Vic Reeves to be killed off after big screen "swansong"
- Jim Moir will cease to perform as Vic Reeves after making comedy film The Glove with double act partner Bob Mortimer
- However, filming on the movie has been pushed back till at least 2023
- Moir is now increasingly focused on his painting
Vic Reeves is being killed off by his creator, Jim Moir.
The comedian claims that The Glove, his long-gestating film with double act partner Bob Mortimer about Michael Jackson's training glove, is likely to be his alter ego's "swansong".
The film was scheduled to shoot last year. But Moir told BBC Radio Cornwall that it had now been pushed back till at least 2023.
"Vic Reeves was a character I invented when I was at art school actually, I put him on stage. And I haven't done him for a while," he told presenter David White.
"Bob and me wrote a film, about 12 years ago, which we keep threatening to do and we've been asked to do, so we might do that next year. And that will probably be the final appearance of Vic Reeves."
Moir created Reeves, "The North-East's Top Light Entertainer", performing his Big Night Out evening in South London in the mid-1980s. The name derives from two of his favourite 1950s singers, Vic Damone and Jim Reeves.
Mortimer, a solicitor at the time, routinely watched the show when it was at The Goldsmiths Tavern in New Cross and went from being Reeves's drinking buddy to his comedy partner.
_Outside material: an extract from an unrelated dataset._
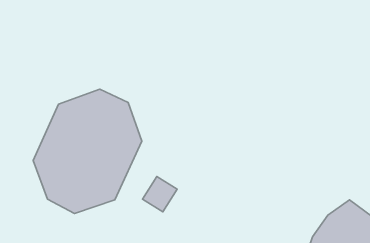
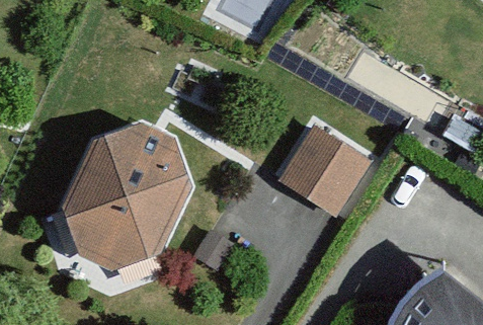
building: none -> [278,126,372,218]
Having suffered from crippling shyness while a law student at Sussex University, Mortimer recalled how seeing Reeves for the first time at the Tavern helped to bring him out of his shell.
"He was in a tiny room upstairs, with six or seven of his friends as the audience, and he was wearing a Bryan Ferry mask, tap dancing and making a high-pitched wailing" Mortimer told Radio 4's Desert Island Discs in 2019. "I started going every week."
Reeves's television debut arrived in 1986 on Channel 4's The Tube in a game show segment called 'Square Celebrities', where he was suspended on a wire, asking celebrities questions. Jonathan Ross was an early champion and he appeared on the latter's chat show, One Hour With Jonathan Ross, again in a game show scenario, before Channel 4 handed him his own show, Big Night Out, in 1990.
He and Mortimer would cement their popularity in spoof light entertainment shows like The Smell Of Reeves And Mortimer and Shooting Stars, though they also made the black sitcom Catterick and the Randall & Hopkirk (Deceased) reboot, with Moir also going on to host several documentaries as Reeves.
He is also one of the few living comedians to have a number one record in the UK singles chart, releasing a cover of Tommy Roe's Dizzy with alternative rock band The Wonder Stuff in 1991.
Officially, Moir last appeared as Reeves in 2020 on BBC Two's lockdown show Comedians: Home Alone. But he will shortly be seen in the film A Brush With Comedy, directed by his son Louis Moir, one of several comics talking about the overlap between their comedy and art.
Moir was speaking to BBC Radio Cornwall to promote his exhibition at the Cornwall Contemporary Gallery. He is currently presenting Sky Arts series The Prince's Master Crafters, in which skilled amateur craftspeople try their hand at a range of traditional crafting challenges such as blacksmithing, wood and stone carving, stained glass and weaving.